With their local product already undercut by cheaper crab from Asia and Latin America, processors say that lifting wages to levels that might attract Americans would increase production costs beyond their ability to compete in the marketplace.
"Nobody's going to be able to get a can of Maryland crab anymore," said Jack Brooks, owner of the J.M. Clayton Co. in Cambridge.
It was Brooks' great-grandfather, Capt. John Morgan Clayton, who opened the first seafood processing plant on the Eastern Shore when he built an oyster shucking house on Hoopers Island in 1890. Within a few years, according to a company history, he turned his attention to the blue crab, founding the industry that has continued to the present day. While Clayton moved his business to Cambridge in 1921, nine of Dorchester County's 14 seafood processors remain on Hoopers Island. Many have been controlled by the same families for generations.

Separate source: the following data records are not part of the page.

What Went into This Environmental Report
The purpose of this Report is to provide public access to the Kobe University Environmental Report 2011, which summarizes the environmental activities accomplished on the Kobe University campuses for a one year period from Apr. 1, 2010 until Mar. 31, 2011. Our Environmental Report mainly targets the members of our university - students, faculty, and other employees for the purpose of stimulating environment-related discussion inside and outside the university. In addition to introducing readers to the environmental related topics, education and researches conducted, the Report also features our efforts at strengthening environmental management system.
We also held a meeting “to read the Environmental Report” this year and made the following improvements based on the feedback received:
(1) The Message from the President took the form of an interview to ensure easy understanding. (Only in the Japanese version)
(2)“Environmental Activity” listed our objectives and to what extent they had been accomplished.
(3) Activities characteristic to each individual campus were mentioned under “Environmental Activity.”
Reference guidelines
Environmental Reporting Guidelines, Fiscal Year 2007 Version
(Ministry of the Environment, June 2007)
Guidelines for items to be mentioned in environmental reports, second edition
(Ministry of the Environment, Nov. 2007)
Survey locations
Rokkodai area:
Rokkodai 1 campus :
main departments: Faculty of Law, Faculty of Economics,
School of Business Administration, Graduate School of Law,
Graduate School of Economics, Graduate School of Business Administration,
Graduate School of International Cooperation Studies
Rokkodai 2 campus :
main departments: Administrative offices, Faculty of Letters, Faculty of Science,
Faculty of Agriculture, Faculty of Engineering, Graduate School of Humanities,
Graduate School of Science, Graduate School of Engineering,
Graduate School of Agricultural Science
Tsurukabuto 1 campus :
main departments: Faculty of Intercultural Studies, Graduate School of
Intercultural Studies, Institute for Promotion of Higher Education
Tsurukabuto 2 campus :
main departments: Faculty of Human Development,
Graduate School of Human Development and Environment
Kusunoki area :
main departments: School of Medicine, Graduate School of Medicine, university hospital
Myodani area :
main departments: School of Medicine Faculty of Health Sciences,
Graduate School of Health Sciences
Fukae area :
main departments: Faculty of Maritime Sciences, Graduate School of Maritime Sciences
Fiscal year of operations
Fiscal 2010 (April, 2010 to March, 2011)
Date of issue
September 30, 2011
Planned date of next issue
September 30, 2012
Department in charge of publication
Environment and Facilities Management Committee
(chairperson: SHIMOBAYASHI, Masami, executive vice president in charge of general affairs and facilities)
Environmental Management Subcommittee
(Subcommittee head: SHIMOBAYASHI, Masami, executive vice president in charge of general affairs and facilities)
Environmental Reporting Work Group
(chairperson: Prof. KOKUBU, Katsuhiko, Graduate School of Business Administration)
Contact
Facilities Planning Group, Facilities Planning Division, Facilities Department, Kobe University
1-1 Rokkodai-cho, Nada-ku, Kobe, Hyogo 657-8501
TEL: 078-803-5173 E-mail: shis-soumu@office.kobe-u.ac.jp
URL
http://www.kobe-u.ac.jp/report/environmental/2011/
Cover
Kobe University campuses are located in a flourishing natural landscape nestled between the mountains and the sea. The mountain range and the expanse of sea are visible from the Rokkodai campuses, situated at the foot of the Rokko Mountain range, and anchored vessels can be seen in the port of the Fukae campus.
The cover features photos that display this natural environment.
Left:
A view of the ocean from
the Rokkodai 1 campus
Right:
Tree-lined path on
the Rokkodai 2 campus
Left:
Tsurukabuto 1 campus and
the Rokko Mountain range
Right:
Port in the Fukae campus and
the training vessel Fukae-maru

For decades, the crab houses hired local pickers, often the wives of watermen, who helped keep the local economy humming. But as younger islanders sought better work - in Cambridge, in Baltimore or beyond - the labor pool dwindled.
Newcomb at A.E. Phillips was the first to bring in Mexican workers, in 1991. His example took hold; from 2003 to 2007, Maryland seafood processors employed an average of 376 foreign workers each year.
Douglas W. Lipton, a resource economist at the University of Maryland, says they have helped sustain the industry. In a recent study, he estimated that each foreign worker lost would cost the state economy 2.54 American jobs. He concluded that the loss of all of the foreign workers would put 955 Americans out of work.
F. Levi Ruark, president of the National Bank of Cambridge, says such a blow would be felt broadly - from the financial institutions that lend money to the crab houses to the businesses where the workers shop.
"It's a great impact on a lot of different people," Ruark said. "I could see a great downturn in our economy."
Bryan Hall, Robin's brother, says the restaurants and stores they supply are looking for answers.
"I've had several customers call me and say, 'Look, I know this cap's been met. Are you going to have crabmeat this summer or should I start looking for crabmeat from overseas?' So already, we're starting to feel it," he said. "They're starting to look."
The Rev. Joseph Kelly, pastor at United Methodist churches in Fishing Creek and neighboring Hoopersville, says the uncertainty is putting a strain on local families.